Assigned task - Transcribe the listing below exactly, without pictures.
* * * * * * * * *
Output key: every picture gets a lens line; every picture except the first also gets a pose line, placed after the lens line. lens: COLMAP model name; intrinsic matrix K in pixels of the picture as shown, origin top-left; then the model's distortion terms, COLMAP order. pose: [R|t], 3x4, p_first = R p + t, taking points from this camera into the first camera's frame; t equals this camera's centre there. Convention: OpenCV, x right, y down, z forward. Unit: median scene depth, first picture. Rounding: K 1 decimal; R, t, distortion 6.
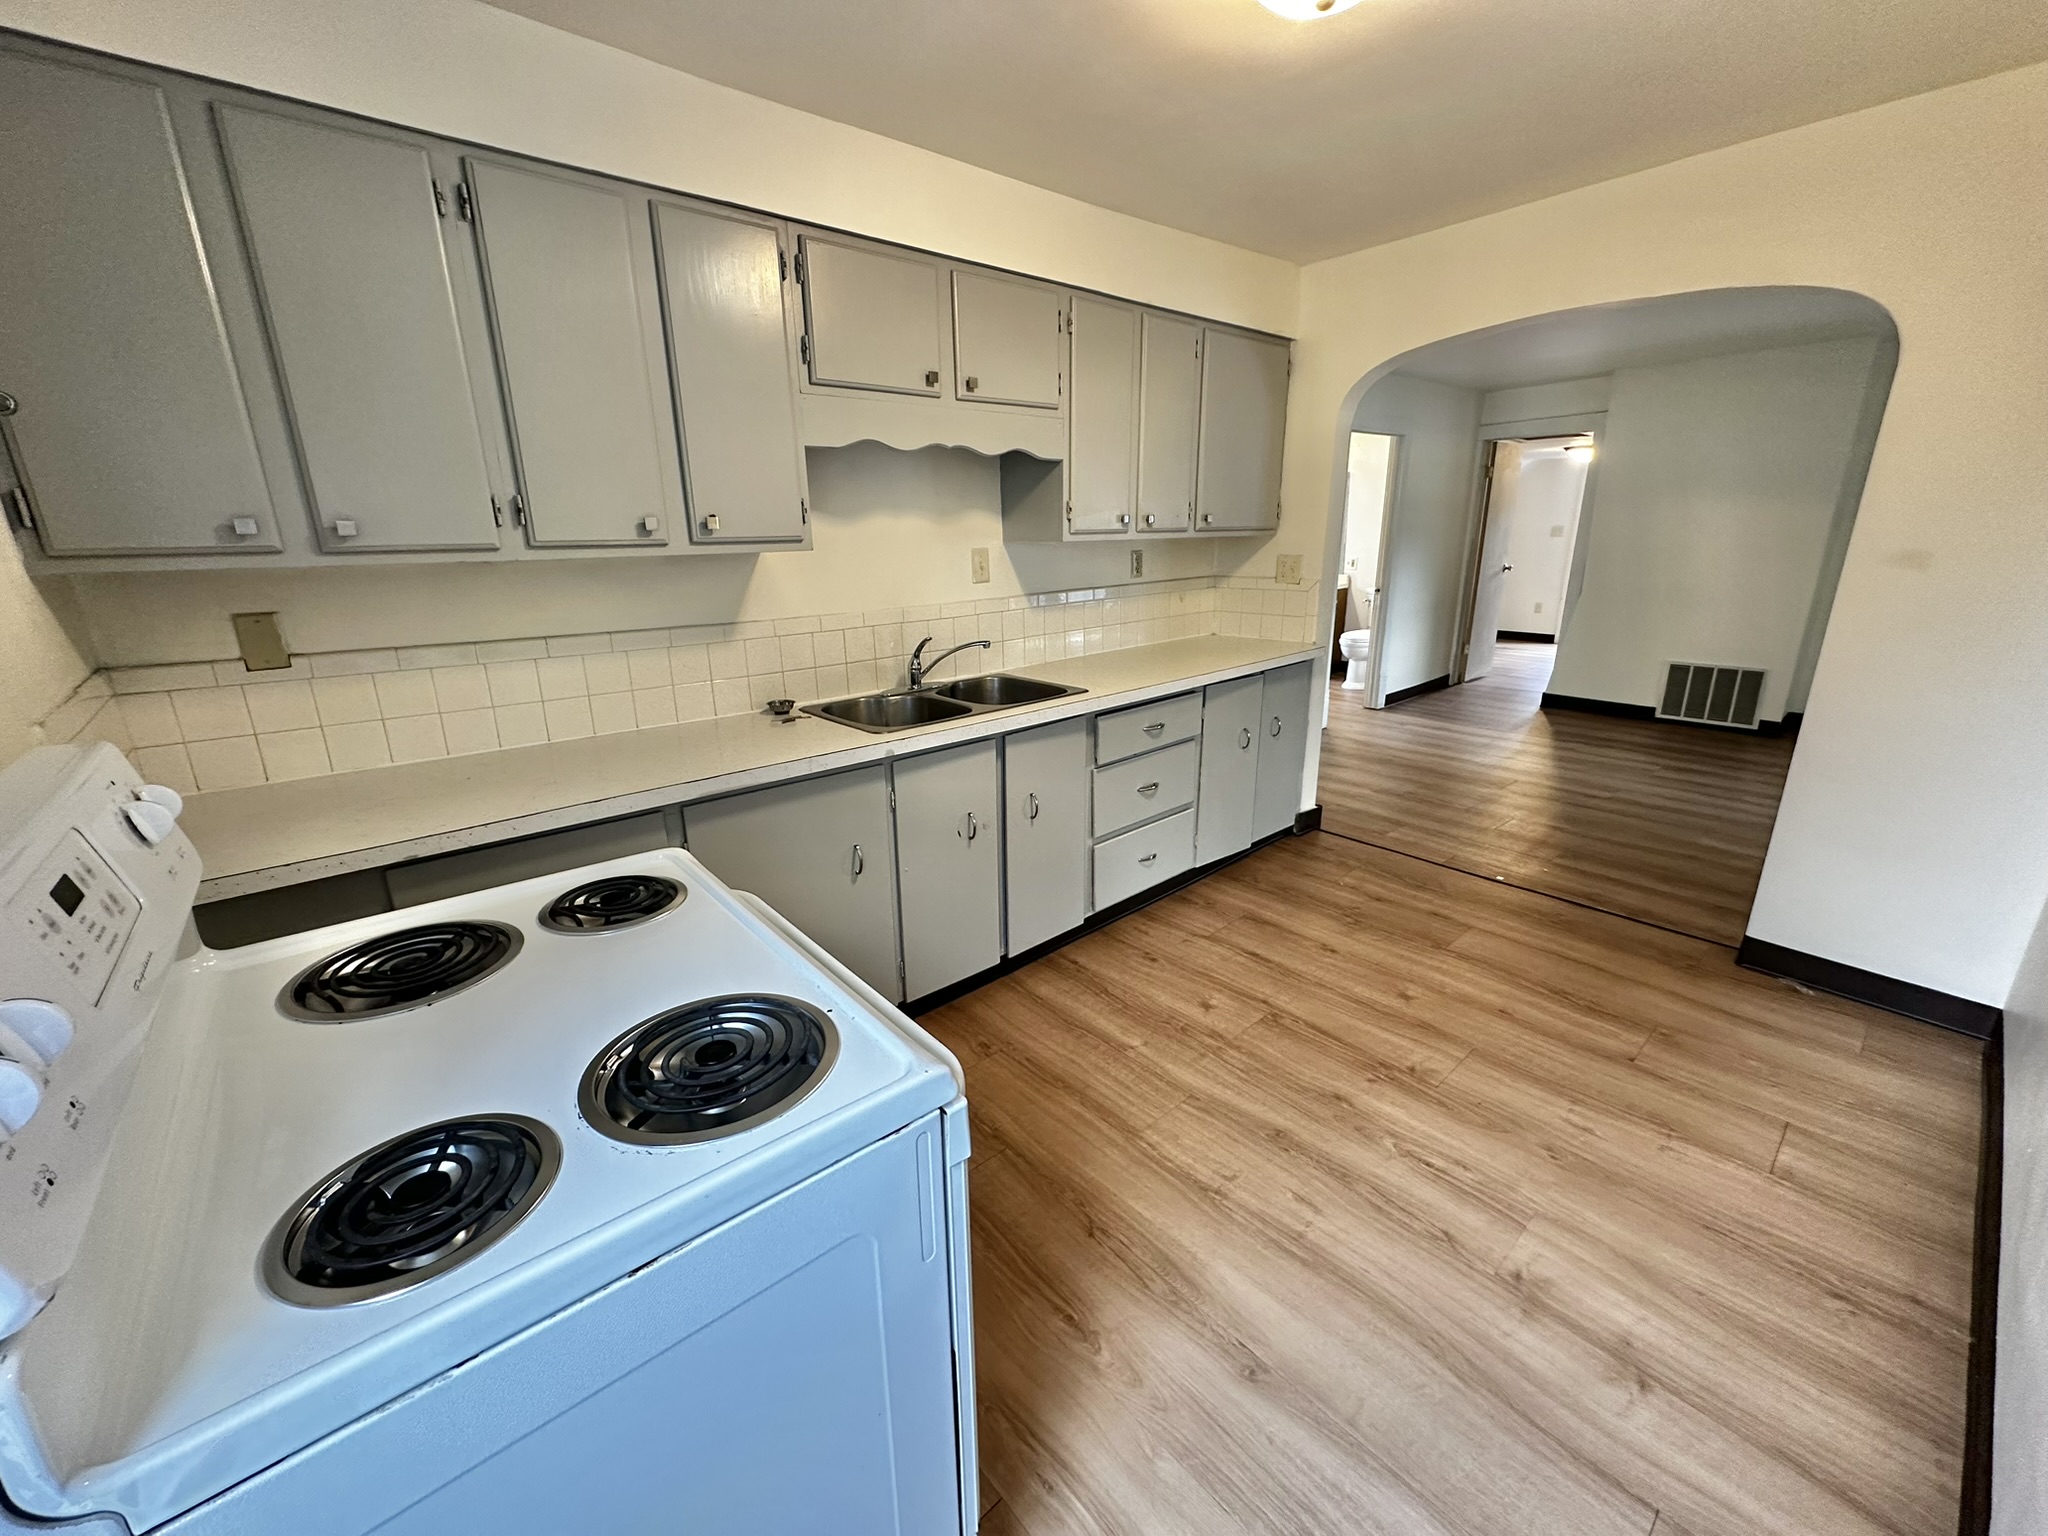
lens RADIAL K [[818.2, 0, 1025.8], [0, 818.2, 765.2], [0, 0, 1]] dist [-0.000522, -0.000099]
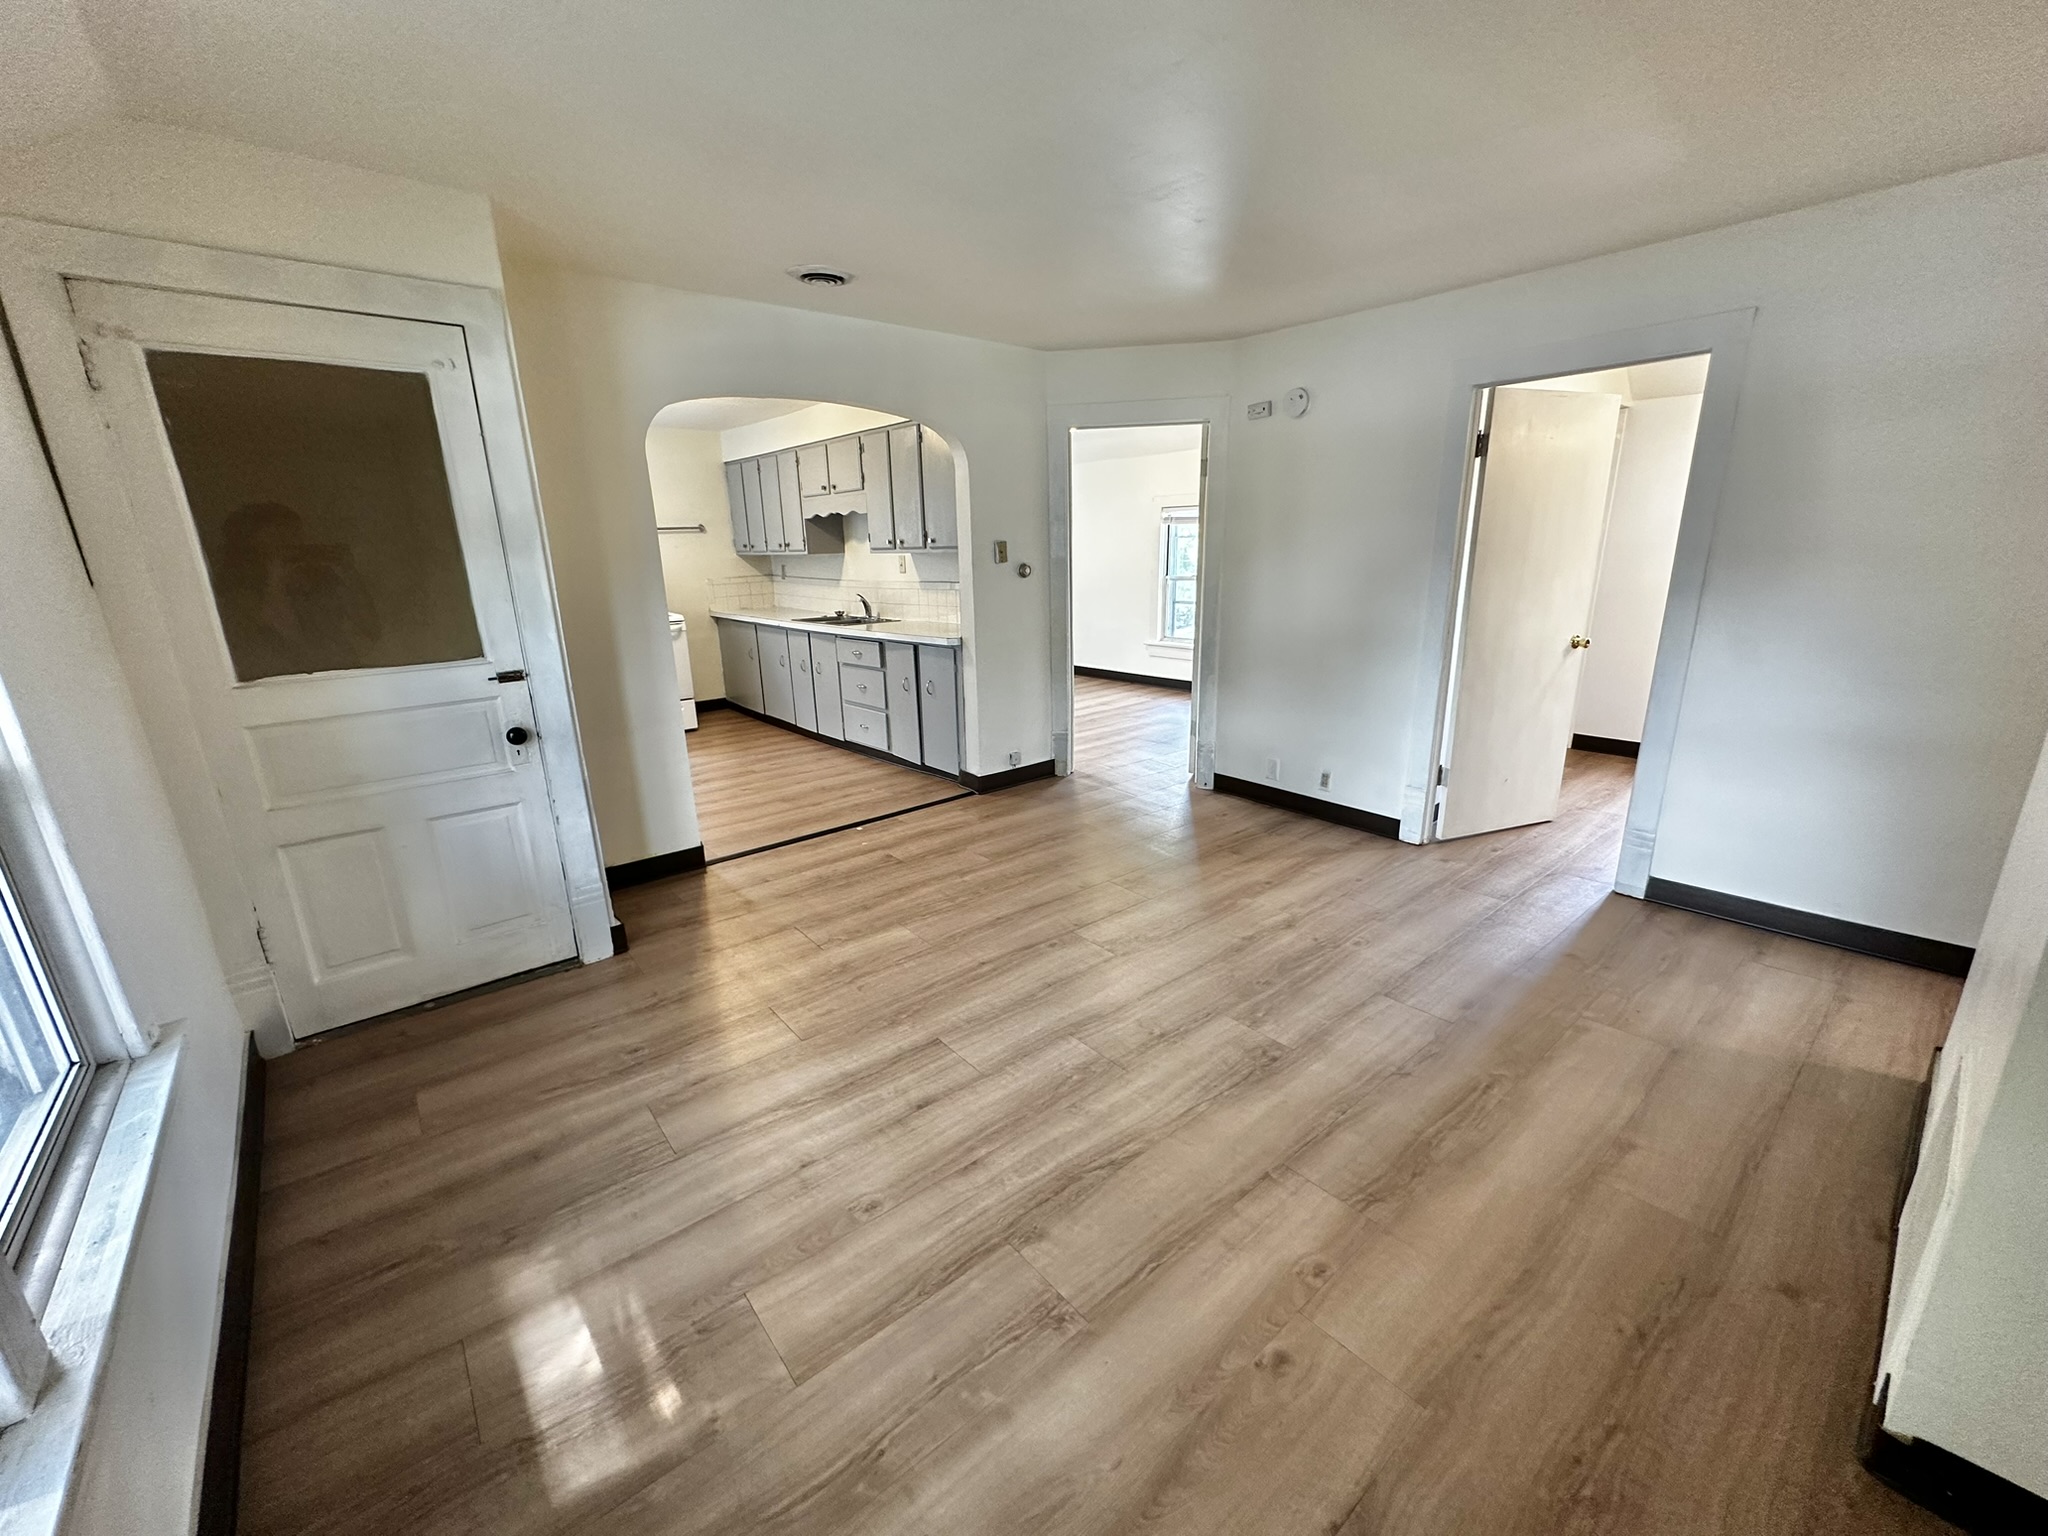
lens RADIAL K [[818.2, 0, 1024.0], [0, 818.2, 772.4], [0, 0, 1]] dist [-0.000522, -0.000099]
pose [[-0.009388, 0.280665, -0.959760, 2.021783], [-0.262339, 0.925491, 0.273210, -0.403890], [0.964930, 0.254348, 0.064941, 1.307085]]
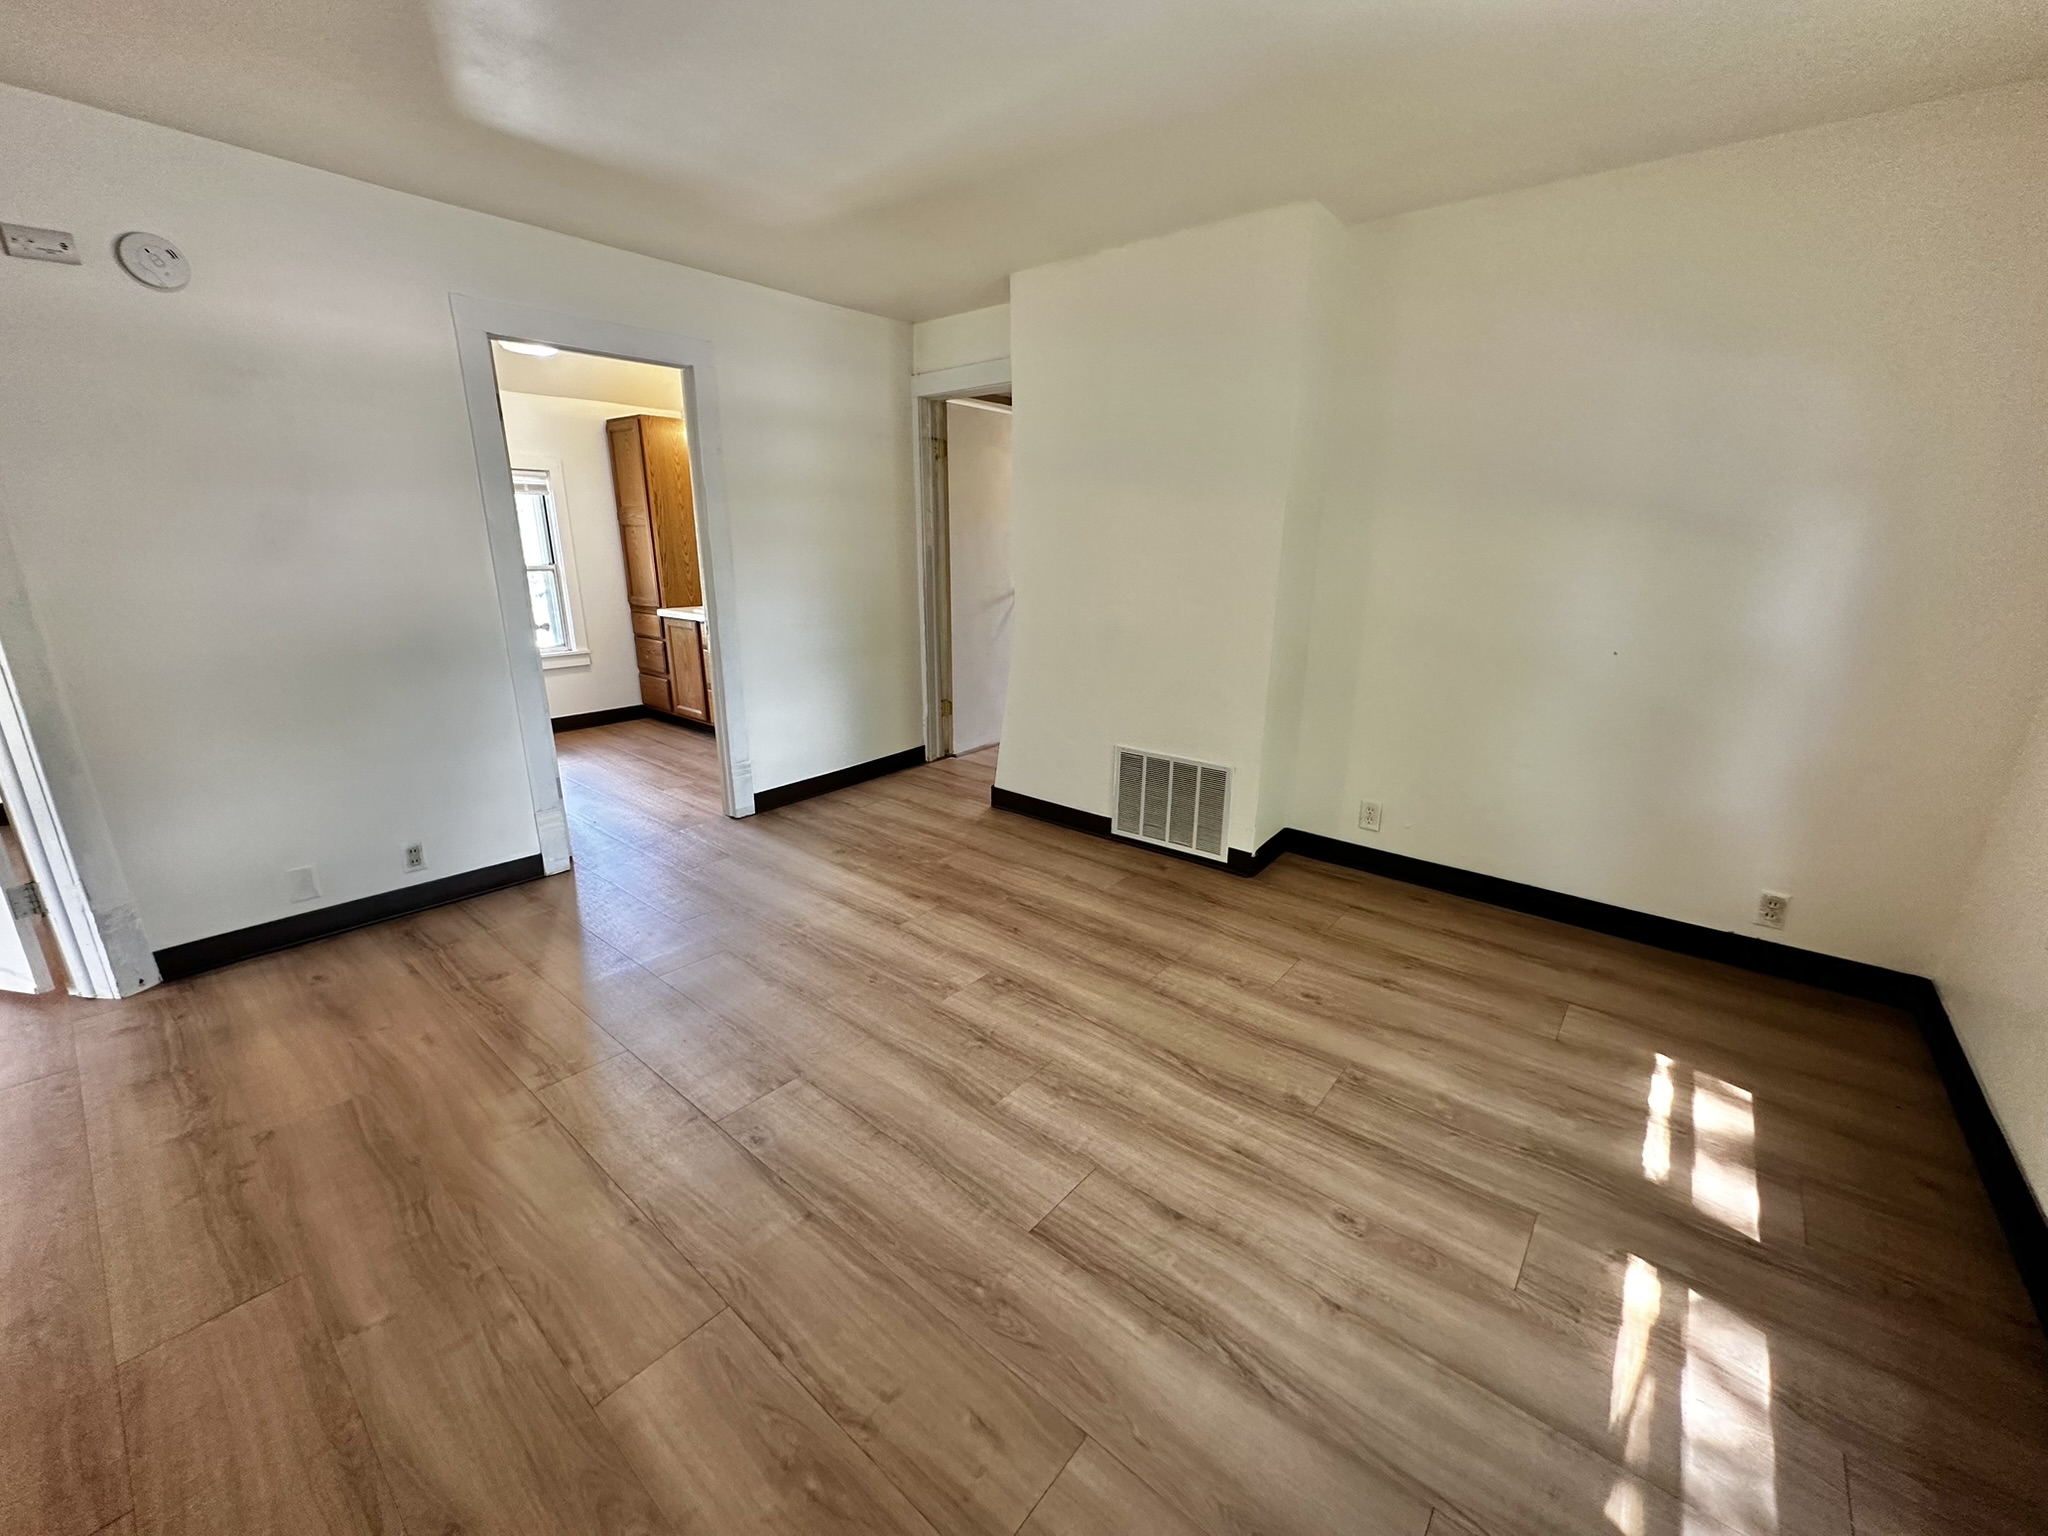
lens RADIAL K [[818.2, 0, 1030.2], [0, 818.2, 769.1], [0, 0, 1]] dist [-0.000522, -0.000099]
pose [[0.984364, -0.031238, 0.173352, 1.240315], [0.031665, 0.999498, 0.000304, -0.227222], [-0.173275, 0.005190, 0.984860, 0.808720]]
* * * * * * * * *
Solution -
Output key: every picture gets a lens line; every picture except the first also gets a pose line, placed after the lens line. lens: COLMAP model name; intrinsic matrix K in pixels of the picture as shown, origin top-left; then the model's distortion terms, COLMAP order. pose: [R|t], 3x4, p_first = R p + t, taking points from this camera into the first camera's frame; t equals this camera's centre there. Convention: OpenCV, x right, y down, z forward. Unit: median scene depth, first picture. Rounding: K 1 decimal; R, t, distortion 6.
lens RADIAL K [[818.2, 0, 1025.8], [0, 818.2, 765.2], [0, 0, 1]] dist [-0.000522, -0.000099]
lens RADIAL K [[818.2, 0, 1024.0], [0, 818.2, 772.4], [0, 0, 1]] dist [-0.000522, -0.000099]
pose [[-0.009388, 0.280665, -0.959760, 2.021783], [-0.262339, 0.925491, 0.273210, -0.403890], [0.964930, 0.254348, 0.064941, 1.307085]]
lens RADIAL K [[818.2, 0, 1030.2], [0, 818.2, 769.1], [0, 0, 1]] dist [-0.000522, -0.000099]
pose [[0.984364, -0.031238, 0.173352, 1.240315], [0.031665, 0.999498, 0.000304, -0.227222], [-0.173275, 0.005190, 0.984860, 0.808720]]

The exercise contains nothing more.